Output on gcc/clang as expected:

0x1p+0
0x1.8p+3
0x1p-10
0x1p+0

As one can see, the results look "reasonable". However, there are probably multiple different ways to display these numbers. Or to display numbers very close.

Is it guaranteed in C and in C++ that IEEE 754 floating arithmetic like addition, multiplication and int-to-float conversion yield the same results, on all machines and with all compilers (i.e. that the resulting floats are all bit-wise equal)?


Solution

  • No, unless the macro __STD_IEC_559__ is defined.

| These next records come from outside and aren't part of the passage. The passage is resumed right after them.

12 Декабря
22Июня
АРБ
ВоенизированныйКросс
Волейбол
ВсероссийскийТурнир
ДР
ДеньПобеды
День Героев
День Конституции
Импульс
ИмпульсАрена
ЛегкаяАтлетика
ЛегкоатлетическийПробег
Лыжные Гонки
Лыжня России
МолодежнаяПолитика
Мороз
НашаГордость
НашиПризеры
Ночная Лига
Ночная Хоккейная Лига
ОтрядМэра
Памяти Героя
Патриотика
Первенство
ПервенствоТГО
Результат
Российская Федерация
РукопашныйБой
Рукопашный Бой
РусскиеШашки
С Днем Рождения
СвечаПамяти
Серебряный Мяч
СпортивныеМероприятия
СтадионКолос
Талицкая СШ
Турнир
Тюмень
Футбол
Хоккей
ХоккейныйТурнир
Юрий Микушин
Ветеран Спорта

    Basically the standard does not require IEEE 754 compatible floating point, so most compilers will use whatever floating point support the hardware provides. If the hardware provides IEEE compatible floating point, most compilers for that target will use it and predefine the __STD_IEC_559__ macro.

    If the macro is defined, then IEEE 754 guarantees the bit representation (but not the byte order) of float and double as 32-bit and 64-bit IEEE 754. This in turn guarantees bit-exact representation of double arithmetic (but note that the C standard allows float arithmetic to happen at either 32 bit or 64 bit precision).

    The C standard requires that float to int conversion be the same as the trunc function if the result is in range for the resulting type, but unfortunately IEEE doesn't actually define the behavior of functions, just of basic arithmetic. The C spec also allows the compiler reorder operations in violation of IEEE754 (which might affect precision), but most that support IEEE754 will not do that wihout a command line option.

    Anecdotal evidence also suggest that some compilers do not define the macro even though they should while other compilers define it when they should not (do not follow all the requirements of IEEE 754 strictly). These cases should probably be considered compiler bugs.